___ Selected extract

The CAS files are a representation of cassette data used by most emulators. You can load them on your emulator, or convert them to WAV –if not play them directly– and load them on the actual hardware. Most MSX aficionados will have more sophisticated ways of loading software, but if you don’t, the CAS files are the easiest –and cheapest– way of loading homebrew games.
The official take of the community is that “cartridges are best”, and I agree; but it is also true that by releasing my games in CAS format –as well as in ROM format–, more people had a chance to play them –including some extreme cases of models with 16K of RAM and two memory expansions so for example Uchūsen Gamma would load–.
Some time ago I released as OSS my mkcas tool, that I wrote to generate the CAS files of my games, and in the case of ubox MSX libs it was just matter of adding the tool to the build pipeline so the user could get the ROM file –just a cartridge image– and, optionally, a CAS version of the same code. Including a loading screen, of course.
The CAS file uses a multi-stage loader:
Firstly, a short BASIC program is loaded that will load and execute a binary loader.
Then the binary loader loads two blocks, using the BIOS functions and some fancy code to show multi-colour loading bars.
The first block is the compressed loading screen, that is decompressed and uploaded to the VDP, so there’s something nice to watch as we wait.
The second block is the ROM itself, compressed as well. It is uncompressed and setup like it was running from ROM, but in RAM.
The only tricky part is configuring the slots so we have ROM, RAM, RAM and RAM; and that’s why I made this optional, because it will not work in machines without enough memory.
To start with it requires more RAM than the cartridge, like 32K more –which is the size of the ROM–. There are also other limitations –like the compressed ROM being less than 24576 bytes–, but all in all I think having a CAS file as an extra is totally worth it (based, as I say, on my experience with my games).
I spent way too much time reviewing the code because I forgot that any MSX model with disk needs to boot pressing the shift key to disable the disk BIOS or the BIOS will use some memory that the loader needs, but it wasn’t too complicated at the end. I’m happy with the result!
I think I was reading about Oberon –the programming language, not the operating system– because a post on Hacker News, and I ended in the page of Niklaus Wirth.
Wirth was the chief designer of the programming languages: Euler (1965), PL360 (1966), ALGOL W (1966), Pascal (1970), Modula (1975), Modula-2 (1978), Oberon (1987), Oberon-2 (1991), and Oberon-07 (2007) –from the Wikipedia–, among other things.
That is truly remarkable. So I was looking around and I found that his website has PDFs describing the implementation of two compilers:
Compiler Construction, where Wirth builds a compiler for Oberon-0 (a subset of Oberon) for a RISC CPU –which is the type of simplification you usually find in books building a compiler, but this one at least is register based–.

______

Required action
Copy the post about CAS files between "The second block" and "with the result!", inclusive, and substitute "Ctrl key" for "shift key". Use only the post about CAS files to work from.

___ Recorded data

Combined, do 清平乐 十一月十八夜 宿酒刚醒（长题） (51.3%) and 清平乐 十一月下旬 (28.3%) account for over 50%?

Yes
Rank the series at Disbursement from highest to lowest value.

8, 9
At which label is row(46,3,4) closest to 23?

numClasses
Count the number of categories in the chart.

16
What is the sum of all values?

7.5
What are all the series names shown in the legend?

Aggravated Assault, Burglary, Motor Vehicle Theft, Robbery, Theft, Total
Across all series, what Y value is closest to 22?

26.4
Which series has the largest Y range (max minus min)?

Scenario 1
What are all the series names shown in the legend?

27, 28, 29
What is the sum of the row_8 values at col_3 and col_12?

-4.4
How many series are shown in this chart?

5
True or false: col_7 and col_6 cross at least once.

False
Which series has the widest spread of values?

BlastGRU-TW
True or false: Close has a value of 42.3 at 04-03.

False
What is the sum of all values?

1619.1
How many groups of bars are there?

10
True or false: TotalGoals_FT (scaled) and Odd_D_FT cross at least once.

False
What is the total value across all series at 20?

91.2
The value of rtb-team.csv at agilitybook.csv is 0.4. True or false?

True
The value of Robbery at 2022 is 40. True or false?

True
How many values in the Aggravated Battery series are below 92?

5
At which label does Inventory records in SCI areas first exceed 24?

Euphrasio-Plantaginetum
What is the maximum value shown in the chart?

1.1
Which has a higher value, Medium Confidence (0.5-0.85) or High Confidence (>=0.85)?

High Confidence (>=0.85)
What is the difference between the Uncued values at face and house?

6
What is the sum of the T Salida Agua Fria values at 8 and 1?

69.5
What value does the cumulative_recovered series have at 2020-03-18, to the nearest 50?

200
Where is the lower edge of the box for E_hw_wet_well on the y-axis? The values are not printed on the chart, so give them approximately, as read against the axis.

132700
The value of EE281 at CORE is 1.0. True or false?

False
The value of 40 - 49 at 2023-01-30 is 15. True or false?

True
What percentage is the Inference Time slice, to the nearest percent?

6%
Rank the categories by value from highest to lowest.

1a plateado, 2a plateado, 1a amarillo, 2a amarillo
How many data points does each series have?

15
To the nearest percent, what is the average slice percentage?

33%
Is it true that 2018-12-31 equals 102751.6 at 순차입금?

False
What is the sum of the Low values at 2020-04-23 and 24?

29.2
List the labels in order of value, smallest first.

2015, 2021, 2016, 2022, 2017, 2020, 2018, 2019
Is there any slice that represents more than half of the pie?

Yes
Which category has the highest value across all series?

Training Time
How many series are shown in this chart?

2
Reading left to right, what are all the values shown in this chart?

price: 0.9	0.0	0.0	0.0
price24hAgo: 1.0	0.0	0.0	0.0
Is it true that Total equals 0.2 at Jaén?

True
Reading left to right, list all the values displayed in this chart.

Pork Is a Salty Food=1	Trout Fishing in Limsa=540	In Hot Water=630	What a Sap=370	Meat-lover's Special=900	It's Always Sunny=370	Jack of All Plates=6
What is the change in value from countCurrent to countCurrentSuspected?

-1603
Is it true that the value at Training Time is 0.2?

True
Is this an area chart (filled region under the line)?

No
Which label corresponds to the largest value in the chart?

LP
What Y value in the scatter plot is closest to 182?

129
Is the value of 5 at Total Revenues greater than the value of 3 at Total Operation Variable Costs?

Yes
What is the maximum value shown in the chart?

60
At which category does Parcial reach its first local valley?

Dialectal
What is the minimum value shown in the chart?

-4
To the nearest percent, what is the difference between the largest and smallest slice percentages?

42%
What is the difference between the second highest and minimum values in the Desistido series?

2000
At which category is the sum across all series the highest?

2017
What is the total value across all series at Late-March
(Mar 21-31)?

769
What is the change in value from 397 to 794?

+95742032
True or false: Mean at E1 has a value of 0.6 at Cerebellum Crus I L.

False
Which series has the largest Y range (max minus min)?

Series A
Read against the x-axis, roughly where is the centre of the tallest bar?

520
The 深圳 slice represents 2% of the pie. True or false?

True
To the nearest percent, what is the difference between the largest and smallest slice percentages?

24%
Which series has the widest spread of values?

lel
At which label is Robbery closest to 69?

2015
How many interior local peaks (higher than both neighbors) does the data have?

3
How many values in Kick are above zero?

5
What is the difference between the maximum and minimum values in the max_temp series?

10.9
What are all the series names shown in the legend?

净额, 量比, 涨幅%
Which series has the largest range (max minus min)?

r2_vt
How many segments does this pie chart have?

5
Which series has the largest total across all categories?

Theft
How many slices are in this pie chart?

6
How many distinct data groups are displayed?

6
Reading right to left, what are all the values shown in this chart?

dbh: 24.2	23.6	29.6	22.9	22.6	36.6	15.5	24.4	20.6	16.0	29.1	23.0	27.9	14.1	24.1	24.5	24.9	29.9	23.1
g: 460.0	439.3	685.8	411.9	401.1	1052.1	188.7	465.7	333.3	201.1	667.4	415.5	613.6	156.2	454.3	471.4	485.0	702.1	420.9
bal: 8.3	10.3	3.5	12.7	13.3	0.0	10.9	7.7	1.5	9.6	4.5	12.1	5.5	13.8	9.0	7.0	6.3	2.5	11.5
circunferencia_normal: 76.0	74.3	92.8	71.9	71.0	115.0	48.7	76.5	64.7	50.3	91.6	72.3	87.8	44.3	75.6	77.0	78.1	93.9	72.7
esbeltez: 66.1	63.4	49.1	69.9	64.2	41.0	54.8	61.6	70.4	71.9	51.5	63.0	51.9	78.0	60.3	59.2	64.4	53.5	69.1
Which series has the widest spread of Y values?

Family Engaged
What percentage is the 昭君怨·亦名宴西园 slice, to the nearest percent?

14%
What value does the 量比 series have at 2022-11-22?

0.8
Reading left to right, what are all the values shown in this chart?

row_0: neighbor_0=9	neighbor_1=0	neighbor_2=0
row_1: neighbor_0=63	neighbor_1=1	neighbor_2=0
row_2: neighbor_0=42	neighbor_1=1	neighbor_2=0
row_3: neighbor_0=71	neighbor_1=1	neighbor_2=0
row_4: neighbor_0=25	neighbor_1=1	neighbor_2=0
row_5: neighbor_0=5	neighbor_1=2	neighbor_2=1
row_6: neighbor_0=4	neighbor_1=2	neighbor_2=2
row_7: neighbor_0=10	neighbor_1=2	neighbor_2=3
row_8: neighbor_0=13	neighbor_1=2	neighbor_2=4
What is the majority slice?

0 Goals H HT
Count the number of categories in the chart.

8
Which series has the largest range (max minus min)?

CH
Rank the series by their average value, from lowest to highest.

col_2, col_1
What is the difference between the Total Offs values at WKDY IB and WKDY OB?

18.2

______

Final answer
The second block is the ROM itself, compressed as well. It is uncompressed and setup like it was running from ROM, but in RAM.
The only tricky part is configuring the slots so we have ROM, RAM, RAM and RAM; and that’s why I made this optional, because it will not work in machines without enough memory.
To start with it requires more RAM than the cartridge, like 32K more –which is the size of the ROM–. There are also other limitations –like the compressed ROM being less than 24576 bytes–, but all in all I think having a CAS file as an extra is totally worth it (based, as I say, on my experience with my games).
I spent way too much time reviewing the code because I forgot that any MSX model with disk needs to boot pressing the Ctrl key to disable the disk BIOS or the BIOS will use some memory that the loader needs, but it wasn’t too complicated at the end. I’m happy with the result!